Ternate, HN – Wali Kota Ternate, M. Tauhid Soleman, secara resmi membuka kegiatan ‘Pendampingan Pengembangan dan Diversifikasi Produk Melalui Pelatihan Teknik Menenun dengan Menggunakan Gedogan dan Alat Tenun Bukan Mesin (ATBM)’ di Benteng Oranje, Senin, 23 Mei 2022.
Tauhid dalam sambutannya menyampaikan, Kota Ternate merupakan daerah kesultanan yang memiliki banyak keunikan sejarah dan budaya, salah satunya berupa tenun.
“Kain tenun ikat itu jenis kain tua yang sudah dikenal di Indonesia sejak zaman dahulu kala.

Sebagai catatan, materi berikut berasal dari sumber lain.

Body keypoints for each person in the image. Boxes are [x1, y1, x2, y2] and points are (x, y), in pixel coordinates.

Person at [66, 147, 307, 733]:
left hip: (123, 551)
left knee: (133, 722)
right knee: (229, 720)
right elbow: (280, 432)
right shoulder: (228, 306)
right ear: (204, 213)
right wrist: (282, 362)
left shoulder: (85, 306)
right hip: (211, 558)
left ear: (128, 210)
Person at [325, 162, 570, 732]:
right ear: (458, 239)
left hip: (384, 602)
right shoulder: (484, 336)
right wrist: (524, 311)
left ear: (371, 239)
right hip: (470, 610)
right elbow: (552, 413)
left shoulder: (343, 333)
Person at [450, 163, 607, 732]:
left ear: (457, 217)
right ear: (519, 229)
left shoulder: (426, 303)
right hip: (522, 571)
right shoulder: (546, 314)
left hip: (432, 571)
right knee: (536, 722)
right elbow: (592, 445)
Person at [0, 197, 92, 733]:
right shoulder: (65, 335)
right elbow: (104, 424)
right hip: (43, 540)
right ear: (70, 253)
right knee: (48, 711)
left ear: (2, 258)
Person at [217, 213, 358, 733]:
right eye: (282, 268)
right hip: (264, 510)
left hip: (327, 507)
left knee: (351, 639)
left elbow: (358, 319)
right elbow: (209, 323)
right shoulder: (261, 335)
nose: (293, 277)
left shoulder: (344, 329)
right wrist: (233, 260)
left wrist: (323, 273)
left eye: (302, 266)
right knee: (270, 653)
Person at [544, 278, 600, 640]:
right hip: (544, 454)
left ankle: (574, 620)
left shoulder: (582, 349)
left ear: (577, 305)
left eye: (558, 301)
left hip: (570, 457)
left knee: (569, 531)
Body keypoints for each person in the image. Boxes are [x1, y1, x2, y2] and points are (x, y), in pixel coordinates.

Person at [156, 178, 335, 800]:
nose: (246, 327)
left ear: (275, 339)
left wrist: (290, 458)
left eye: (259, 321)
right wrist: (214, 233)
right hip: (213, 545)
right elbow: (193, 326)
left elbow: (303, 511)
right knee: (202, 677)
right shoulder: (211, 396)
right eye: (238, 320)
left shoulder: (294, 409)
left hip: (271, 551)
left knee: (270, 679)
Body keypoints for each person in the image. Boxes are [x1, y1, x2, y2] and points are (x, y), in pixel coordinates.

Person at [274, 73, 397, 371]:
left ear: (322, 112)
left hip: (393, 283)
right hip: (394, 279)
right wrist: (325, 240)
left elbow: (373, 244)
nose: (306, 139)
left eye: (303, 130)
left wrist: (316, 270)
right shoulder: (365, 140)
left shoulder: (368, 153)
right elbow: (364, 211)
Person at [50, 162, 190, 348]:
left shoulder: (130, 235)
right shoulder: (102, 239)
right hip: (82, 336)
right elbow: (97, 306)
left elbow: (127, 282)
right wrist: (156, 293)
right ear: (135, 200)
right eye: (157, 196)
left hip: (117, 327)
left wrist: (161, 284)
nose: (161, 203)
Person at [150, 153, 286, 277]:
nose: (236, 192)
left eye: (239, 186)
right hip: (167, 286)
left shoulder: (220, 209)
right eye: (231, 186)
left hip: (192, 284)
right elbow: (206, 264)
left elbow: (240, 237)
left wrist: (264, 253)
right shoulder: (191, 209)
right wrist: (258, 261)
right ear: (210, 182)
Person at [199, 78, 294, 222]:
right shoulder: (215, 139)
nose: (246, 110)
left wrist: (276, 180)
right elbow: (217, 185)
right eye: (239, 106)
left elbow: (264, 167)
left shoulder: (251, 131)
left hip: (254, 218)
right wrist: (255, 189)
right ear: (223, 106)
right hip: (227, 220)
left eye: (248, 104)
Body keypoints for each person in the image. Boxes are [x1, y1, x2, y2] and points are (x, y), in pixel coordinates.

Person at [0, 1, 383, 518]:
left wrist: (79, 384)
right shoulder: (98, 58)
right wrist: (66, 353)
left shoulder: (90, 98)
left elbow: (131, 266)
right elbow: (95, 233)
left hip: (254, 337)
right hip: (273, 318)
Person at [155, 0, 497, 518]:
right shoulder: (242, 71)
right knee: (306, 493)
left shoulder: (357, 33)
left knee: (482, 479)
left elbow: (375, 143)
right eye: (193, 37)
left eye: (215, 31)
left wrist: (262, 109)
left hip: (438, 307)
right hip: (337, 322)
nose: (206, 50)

Hampir di setiap wilayah Indonesia memiliki kain tenunnya sendiri,” kata Wali Kota.
Menurutnya, kain tenun Ternate atau Koloncucu memang jarang didengar, namun kain yang dibuat dengan alat tradisional gedogan ini bagian dari peninggalan budaya yang termasuk langka.
Hal itu karena jumlah produksi kain tenun terus mengalami penurunan akibat kurangnya minat masyarakat untuk melestarikan dengan menjadi pengrajin tenun.
“Hal ini menjadi permasalahan dan tantangan bagi dinas teknis baik Dinas Perindustrian dan Perdagangan, maupun dinas lainnya yang serumpun,” ucapnya.
Ia menjelaskan, langkah Dewan Kerajinan Nasional Daerah Kota Ternate (Dekranasda) menjalankan program ini dan bekerja sama dengan Disperindag melalui Dana Alokasi Khusus (DAK) Non Fisik Kementerian Perindustrian RI Tahun 2022 harus diberikan apresiasi.
“Tujuan dan harapan ini dapat dicapai apabila semua stakeholder baik pemerintah daerah maupun mitra kerja pemerintah, yaitu Perbankan, BUMN, dan organisasi lainnya bersinergi untuk mewujudkan program-program pemberdayaan masyarakat, khususnya produk lokal khas daerah agar menjadi ikon Kota Ternate,” jelasnya.
Sementara itu, Ketua Dekranasda Kota Ternate, Marliza M. Tauhid, menyampaikan tenun Ternate atau Koloncucu adalah bagian dari warisan budaya yang sangat bernilai dan harus dilestarikan.
Menurut dia, keberadaan tenun Ternate bisa dikatakan hampir punah karena menyisakan empat penenun yang masih dalam satu ikatan keluarga.
“Tentunya hal ini membutuhkan perhatian semua pihak. Berbagai upaya pelatihan telah dilakukan oleh pemerintah, namun karena proses produksi yang cukup rumit dan membutuhkan waktu, ketelitian dan kesabaran sehingga kurangnya minat masyarakat, khususnya generasi milenial,” kata Marliza.
Ia mengatakan, untuk melestarikan dan mengembangkan tenun Ternate, maka harus dimulai dari regenerasi pengrajin tenun sehingga adanya peningkatan jumlah pengrajin.
“Jadi upaya membekali pengrajin-pengrajin baru dengan keterampilan menenun hingga teknik pembuatan motif khas Ternate, mengadaptasi teknik ATBM untuk meningkatkan jumlah produksi, mempercepat waktu produksi, dan menambah varian kain tenun sehingga lebih beragam,” pungkasnya.